Each entry needs to be restated exactly as written.

__Data to process__.
▼

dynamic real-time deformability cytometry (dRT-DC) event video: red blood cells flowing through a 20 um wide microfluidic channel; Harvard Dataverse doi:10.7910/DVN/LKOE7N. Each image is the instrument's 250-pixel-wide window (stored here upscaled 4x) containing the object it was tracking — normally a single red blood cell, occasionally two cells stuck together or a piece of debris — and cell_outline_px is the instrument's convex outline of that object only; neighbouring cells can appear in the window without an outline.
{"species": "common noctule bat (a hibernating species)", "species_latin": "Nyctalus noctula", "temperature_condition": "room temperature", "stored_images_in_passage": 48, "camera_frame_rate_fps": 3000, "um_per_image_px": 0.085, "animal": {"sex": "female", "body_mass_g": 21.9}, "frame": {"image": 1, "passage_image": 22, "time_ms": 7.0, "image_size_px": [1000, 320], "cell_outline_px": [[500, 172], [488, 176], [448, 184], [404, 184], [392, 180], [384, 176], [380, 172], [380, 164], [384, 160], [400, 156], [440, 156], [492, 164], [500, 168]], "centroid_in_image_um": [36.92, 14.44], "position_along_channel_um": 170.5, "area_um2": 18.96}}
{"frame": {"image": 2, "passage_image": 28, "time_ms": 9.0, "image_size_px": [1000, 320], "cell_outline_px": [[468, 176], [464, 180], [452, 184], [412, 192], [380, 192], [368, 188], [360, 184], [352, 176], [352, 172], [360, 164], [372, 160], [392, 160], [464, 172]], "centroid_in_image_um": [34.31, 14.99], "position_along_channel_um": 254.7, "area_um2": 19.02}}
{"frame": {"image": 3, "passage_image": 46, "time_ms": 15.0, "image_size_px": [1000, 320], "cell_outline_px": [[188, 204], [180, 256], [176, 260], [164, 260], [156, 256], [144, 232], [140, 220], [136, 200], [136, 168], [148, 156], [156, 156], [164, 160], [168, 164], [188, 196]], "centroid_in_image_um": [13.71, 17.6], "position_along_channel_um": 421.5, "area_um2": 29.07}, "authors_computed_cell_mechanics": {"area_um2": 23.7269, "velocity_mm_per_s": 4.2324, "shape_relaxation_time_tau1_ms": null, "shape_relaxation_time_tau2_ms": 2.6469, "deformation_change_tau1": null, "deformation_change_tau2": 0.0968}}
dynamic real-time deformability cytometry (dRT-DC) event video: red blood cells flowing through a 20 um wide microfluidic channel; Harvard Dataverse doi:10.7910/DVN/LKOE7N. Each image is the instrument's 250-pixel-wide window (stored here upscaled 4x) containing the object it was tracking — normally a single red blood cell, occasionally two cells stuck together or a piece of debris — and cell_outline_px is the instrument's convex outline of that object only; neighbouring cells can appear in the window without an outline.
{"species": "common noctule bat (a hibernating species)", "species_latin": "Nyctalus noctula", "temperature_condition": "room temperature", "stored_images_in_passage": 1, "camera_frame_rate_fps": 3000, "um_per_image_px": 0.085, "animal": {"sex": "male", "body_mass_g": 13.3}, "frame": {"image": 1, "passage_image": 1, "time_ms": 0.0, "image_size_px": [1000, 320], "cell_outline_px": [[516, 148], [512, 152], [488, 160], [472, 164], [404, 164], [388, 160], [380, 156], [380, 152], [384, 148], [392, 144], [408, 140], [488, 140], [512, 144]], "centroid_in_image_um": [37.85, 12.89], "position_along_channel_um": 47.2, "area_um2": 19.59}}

▲

__Finished task__.
dynamic real-time deformability cytometry (dRT-DC) event video: red blood cells flowing through a 20 um wide microfluidic channel; Harvard Dataverse doi:10.7910/DVN/LKOE7N. Each image is the instrument's 250-pixel-wide window (stored here upscaled 4x) containing the object it was tracking — normally a single red blood cell, occasionally two cells stuck together or a piece of debris — and cell_outline_px is the instrument's convex outline of that object only; neighbouring cells can appear in the window without an outline.
{"species": "common noctule bat (a hibernating species)", "species_latin": "Nyctalus noctula", "temperature_condition": "room temperature", "stored_images_in_passage": 48, "camera_frame_rate_fps": 3000, "um_per_image_px": 0.085, "animal": {"sex": "female", "body_mass_g": 21.9}, "frame": {"image": 1, "passage_image": 22, "time_ms": 7.0, "image_size_px": [1000, 320], "cell_outline_px": [[500, 172], [488, 176], [448, 184], [404, 184], [392, 180], [384, 176], [380, 172], [380, 164], [384, 160], [400, 156], [440, 156], [492, 164], [500, 168]], "centroid_in_image_um": [36.92, 14.44], "position_along_channel_um": 170.5, "area_um2": 18.96}}
{"frame": {"image": 2, "passage_image": 28, "time_ms": 9.0, "image_size_px": [1000, 320], "cell_outline_px": [[468, 176], [464, 180], [452, 184], [412, 192], [380, 192], [368, 188], [360, 184], [352, 176], [352, 172], [360, 164], [372, 160], [392, 160], [464, 172]], "centroid_in_image_um": [34.31, 14.99], "position_along_channel_um": 254.7, "area_um2": 19.02}}
{"frame": {"image": 3, "passage_image": 46, "time_ms": 15.0, "image_size_px": [1000, 320], "cell_outline_px": [[188, 204], [180, 256], [176, 260], [164, 260], [156, 256], [144, 232], [140, 220], [136, 200], [136, 168], [148, 156], [156, 156], [164, 160], [168, 164], [188, 196]], "centroid_in_image_um": [13.71, 17.6], "position_along_channel_um": 421.5, "area_um2": 29.07}, "authors_computed_cell_mechanics": {"area_um2": 23.7269, "velocity_mm_per_s": 4.2324, "shape_relaxation_time_tau1_ms": null, "shape_relaxation_time_tau2_ms": 2.6469, "deformation_change_tau1": null, "deformation_change_tau2": 0.0968}}
dynamic real-time deformability cytometry (dRT-DC) event video: red blood cells flowing through a 20 um wide microfluidic channel; Harvard Dataverse doi:10.7910/DVN/LKOE7N. Each image is the instrument's 250-pixel-wide window (stored here upscaled 4x) containing the object it was tracking — normally a single red blood cell, occasionally two cells stuck together or a piece of debris — and cell_outline_px is the instrument's convex outline of that object only; neighbouring cells can appear in the window without an outline.
{"species": "common noctule bat (a hibernating species)", "species_latin": "Nyctalus noctula", "temperature_condition": "room temperature", "stored_images_in_passage": 1, "camera_frame_rate_fps": 3000, "um_per_image_px": 0.085, "animal": {"sex": "male", "body_mass_g": 13.3}, "frame": {"image": 1, "passage_image": 1, "time_ms": 0.0, "image_size_px": [1000, 320], "cell_outline_px": [[516, 148], [512, 152], [488, 160], [472, 164], [404, 164], [388, 160], [380, 156], [380, 152], [384, 148], [392, 144], [408, 140], [488, 140], [512, 144]], "centroid_in_image_um": [37.85, 12.89], "position_along_channel_um": 47.2, "area_um2": 19.59}}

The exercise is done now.